緩急付けた動きはやがて激しいばかりになり、強く重くお前を貫いていた。
お前の声は泣き声にもなっていない。
体は既に何度も痙攣している。
引き抜く動きをすれば、俺に吸い付いて引き込もうとする。

飲み込まれそうだ。

「っ、夢主っ」

くそ、限界だ。

俺は最後の仕上げにお前を深く突き上げて、熱を放出した。
涙で濡れた顔、お前は必死に息をしている。
息は荒いが、ようやく解放されて安堵したのか、目を閉じた顔は穏やかだ。

俺は家に戻って初めて、お前に口づけをした。
軽く触れて終わるつもりが、続けてお前の舌をねぶっていた。

もう一度、お前を犯そうか。

顔を離すと、お前が快楽の余韻で震える手を伸ばしてきた。
また俺を拒むつもりか。
無駄な抵抗を。
抵抗……。

「何をしている」

再びお前を手荒く扱おうとする俺に、お前は抱きついてきた。
お前の気持ちなどお構いなしに乱暴な情交をした俺を、お前は抱きしめたがった。

何故だ。

俺は、お前を睨むのをやめた。
お前に任せて、身を預ける。
肌を貼り付けるように、お前の上に体を重ねた。

「一さんに、こうしたいんです」

どうやら見抜かれていたようだ。
俺の疲弊を、面倒で投げやりになった俺を、気の弱りを見抜いて俺を甘やかしている。

情けない。
しかし、やけに心地よい。

「離せ」

「ごめんなさい、嫌です」

今度は俺が抗えなくなっていた。
お前の優しさに抗えない。
温かな心地は、情交で肌が火照っただけではなく、お前の心が表れている。

「一さん、お疲れなんですね、いつも……ありがとうございます」

私だけじゃなくて、皆、みんな、世の中の人々の為に、尽力している一さん……

お前は、消えそうな声で囁いた。

それから俺を抱きしめる力を強めた。
引き剥がそうと思えば容易いのに、その気が起こらない。

「ごめんなさい、言わないほうが……良かったですね」

「全くだ」

人の言葉など、どうでもよい。
だがお前の言葉は別だ。
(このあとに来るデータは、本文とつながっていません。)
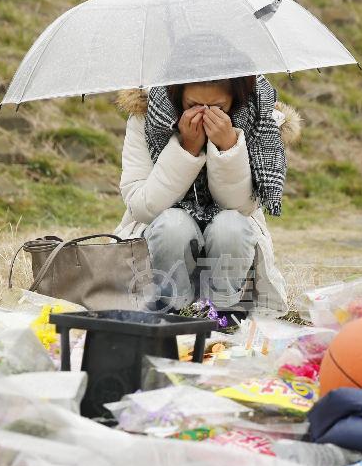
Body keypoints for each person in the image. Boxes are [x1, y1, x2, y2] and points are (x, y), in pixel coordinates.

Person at [114, 76, 301, 314]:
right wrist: (187, 149)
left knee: (230, 225)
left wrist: (228, 146)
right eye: (192, 105)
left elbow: (242, 208)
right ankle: (171, 310)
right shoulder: (147, 116)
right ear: (176, 92)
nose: (204, 114)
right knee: (173, 225)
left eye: (218, 108)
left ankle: (224, 311)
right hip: (160, 247)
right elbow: (141, 207)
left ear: (235, 98)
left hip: (232, 252)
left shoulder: (258, 117)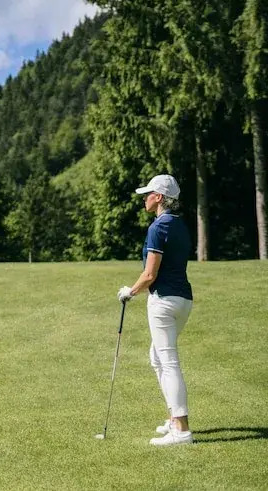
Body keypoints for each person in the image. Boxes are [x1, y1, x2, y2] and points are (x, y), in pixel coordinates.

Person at [117, 174, 194, 446]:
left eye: (148, 194)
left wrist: (130, 292)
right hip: (183, 301)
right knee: (157, 357)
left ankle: (181, 430)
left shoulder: (157, 228)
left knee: (168, 361)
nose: (144, 198)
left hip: (163, 301)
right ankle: (174, 418)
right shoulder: (180, 225)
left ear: (159, 197)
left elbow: (150, 274)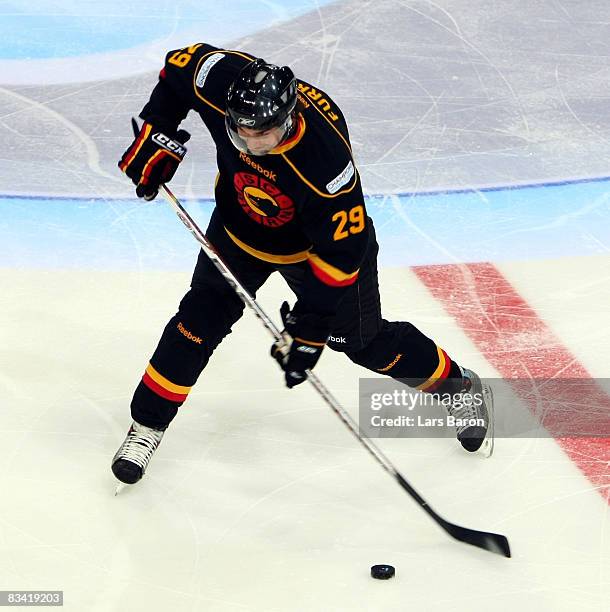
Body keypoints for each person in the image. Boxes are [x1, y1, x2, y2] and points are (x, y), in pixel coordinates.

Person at [112, 42, 493, 485]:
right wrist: (159, 133)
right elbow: (180, 67)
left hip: (317, 251)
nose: (252, 144)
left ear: (288, 119)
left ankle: (457, 387)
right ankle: (146, 427)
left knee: (361, 343)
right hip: (239, 230)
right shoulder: (224, 82)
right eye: (241, 133)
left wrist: (310, 327)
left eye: (264, 135)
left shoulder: (325, 164)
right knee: (198, 319)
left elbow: (341, 255)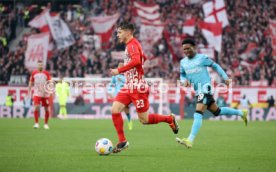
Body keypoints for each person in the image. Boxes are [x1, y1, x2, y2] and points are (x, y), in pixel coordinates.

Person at [109, 23, 179, 153]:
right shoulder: (130, 46)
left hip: (138, 88)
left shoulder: (132, 45)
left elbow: (136, 61)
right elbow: (143, 58)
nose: (117, 35)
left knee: (144, 120)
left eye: (119, 32)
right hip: (128, 86)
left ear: (128, 32)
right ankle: (122, 141)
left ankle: (169, 119)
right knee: (115, 109)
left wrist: (119, 70)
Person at [176, 38, 248, 148]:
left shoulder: (202, 58)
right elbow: (182, 74)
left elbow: (215, 66)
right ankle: (242, 113)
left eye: (188, 48)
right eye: (184, 49)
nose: (186, 51)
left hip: (206, 88)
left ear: (194, 47)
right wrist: (183, 81)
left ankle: (190, 140)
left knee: (198, 112)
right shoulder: (183, 62)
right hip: (198, 90)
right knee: (217, 111)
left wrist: (225, 78)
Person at [108, 63, 133, 130]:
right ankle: (119, 125)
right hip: (117, 95)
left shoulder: (127, 76)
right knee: (116, 111)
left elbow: (129, 83)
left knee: (126, 110)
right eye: (119, 67)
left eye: (121, 67)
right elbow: (112, 84)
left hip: (125, 95)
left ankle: (129, 122)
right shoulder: (115, 76)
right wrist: (110, 91)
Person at [28, 60, 51, 129]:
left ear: (43, 65)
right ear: (37, 65)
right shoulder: (34, 73)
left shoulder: (46, 73)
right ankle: (36, 123)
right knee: (36, 107)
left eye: (41, 64)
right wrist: (29, 90)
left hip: (45, 94)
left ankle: (46, 124)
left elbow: (49, 82)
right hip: (37, 93)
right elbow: (31, 81)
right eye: (39, 64)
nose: (40, 66)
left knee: (46, 109)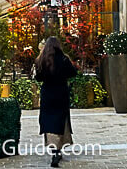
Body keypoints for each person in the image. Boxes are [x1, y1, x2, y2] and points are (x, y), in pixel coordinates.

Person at [34, 36, 78, 166]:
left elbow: (38, 78)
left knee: (49, 121)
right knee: (60, 121)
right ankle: (58, 150)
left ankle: (54, 149)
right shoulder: (64, 59)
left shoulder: (41, 60)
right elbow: (73, 73)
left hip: (48, 94)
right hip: (61, 94)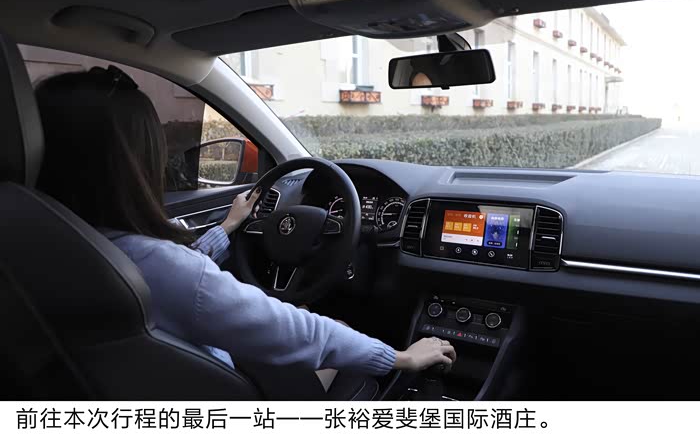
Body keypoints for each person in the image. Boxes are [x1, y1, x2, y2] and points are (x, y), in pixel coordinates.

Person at [34, 65, 457, 386]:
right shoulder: (163, 266)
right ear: (133, 164)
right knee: (341, 334)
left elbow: (177, 277)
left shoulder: (46, 241)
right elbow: (293, 331)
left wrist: (229, 226)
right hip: (225, 388)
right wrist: (402, 357)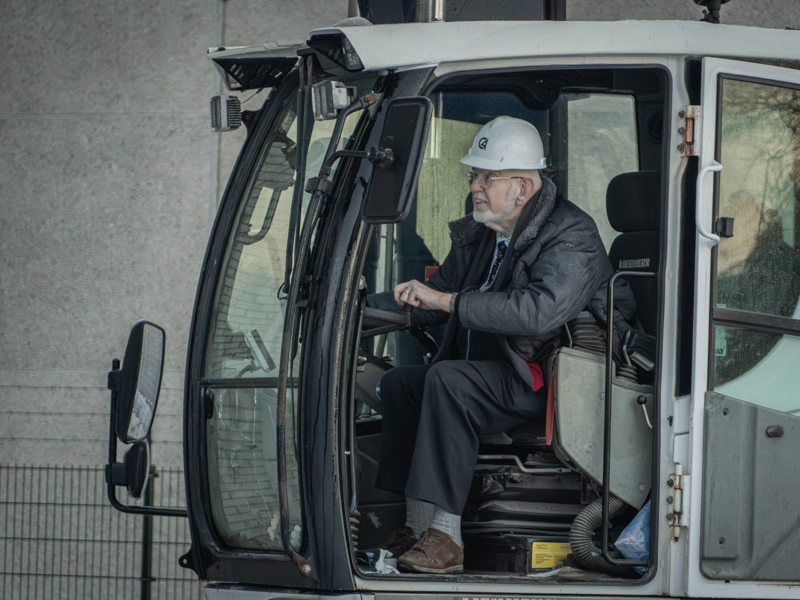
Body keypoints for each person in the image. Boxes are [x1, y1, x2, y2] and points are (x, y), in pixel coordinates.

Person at [367, 116, 634, 574]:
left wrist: (448, 300)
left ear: (523, 187)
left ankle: (446, 539)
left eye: (487, 177)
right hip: (501, 372)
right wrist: (359, 310)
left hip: (551, 379)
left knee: (448, 381)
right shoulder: (484, 231)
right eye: (474, 176)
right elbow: (436, 296)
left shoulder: (572, 235)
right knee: (401, 385)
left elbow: (537, 313)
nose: (475, 187)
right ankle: (416, 529)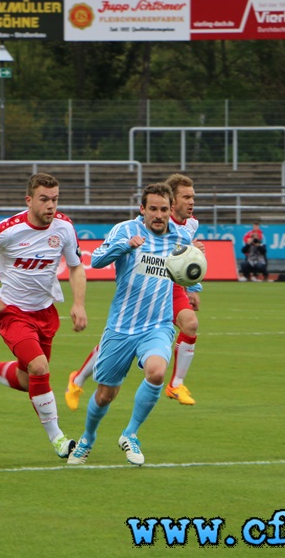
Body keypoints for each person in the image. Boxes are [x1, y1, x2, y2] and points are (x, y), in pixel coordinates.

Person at [0, 173, 87, 459]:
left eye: (55, 199)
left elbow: (76, 267)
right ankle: (59, 440)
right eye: (44, 200)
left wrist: (78, 304)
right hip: (11, 312)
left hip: (45, 312)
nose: (51, 205)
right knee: (39, 368)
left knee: (29, 379)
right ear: (29, 200)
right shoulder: (9, 229)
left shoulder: (64, 227)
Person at [66, 183, 199, 466]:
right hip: (121, 327)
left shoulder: (180, 237)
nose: (159, 215)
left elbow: (187, 272)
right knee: (105, 395)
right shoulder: (126, 230)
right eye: (153, 209)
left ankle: (130, 433)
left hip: (158, 325)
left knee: (156, 372)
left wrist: (194, 265)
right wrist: (125, 246)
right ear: (142, 209)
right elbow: (98, 260)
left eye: (164, 209)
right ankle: (88, 438)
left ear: (171, 209)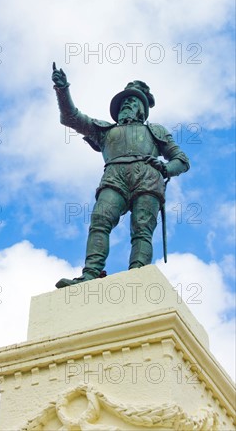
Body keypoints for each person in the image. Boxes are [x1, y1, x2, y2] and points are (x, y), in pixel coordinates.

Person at [52, 63, 190, 289]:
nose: (127, 103)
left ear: (141, 110)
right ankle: (90, 274)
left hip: (147, 176)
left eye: (132, 101)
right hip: (114, 175)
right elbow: (71, 117)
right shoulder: (104, 131)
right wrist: (62, 89)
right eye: (124, 101)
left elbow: (182, 160)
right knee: (100, 221)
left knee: (142, 228)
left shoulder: (155, 131)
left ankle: (137, 274)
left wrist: (165, 168)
素直な心音で聞かされる言葉に、脳が眩暈を起こす。何が揺さぶられるのか、不思議なものだ。

「余計なことを」

これ以上言うんじゃないと、唇を塞いだ。

お前の優しさは言葉にせずとも伝わる。
声にされると対応しきれないんだよ、だから今は、黙っていろ。

俺はもう一度、お前を抱いた。
労わるように穏やかに、お前が微笑むほどに優しく抱いた。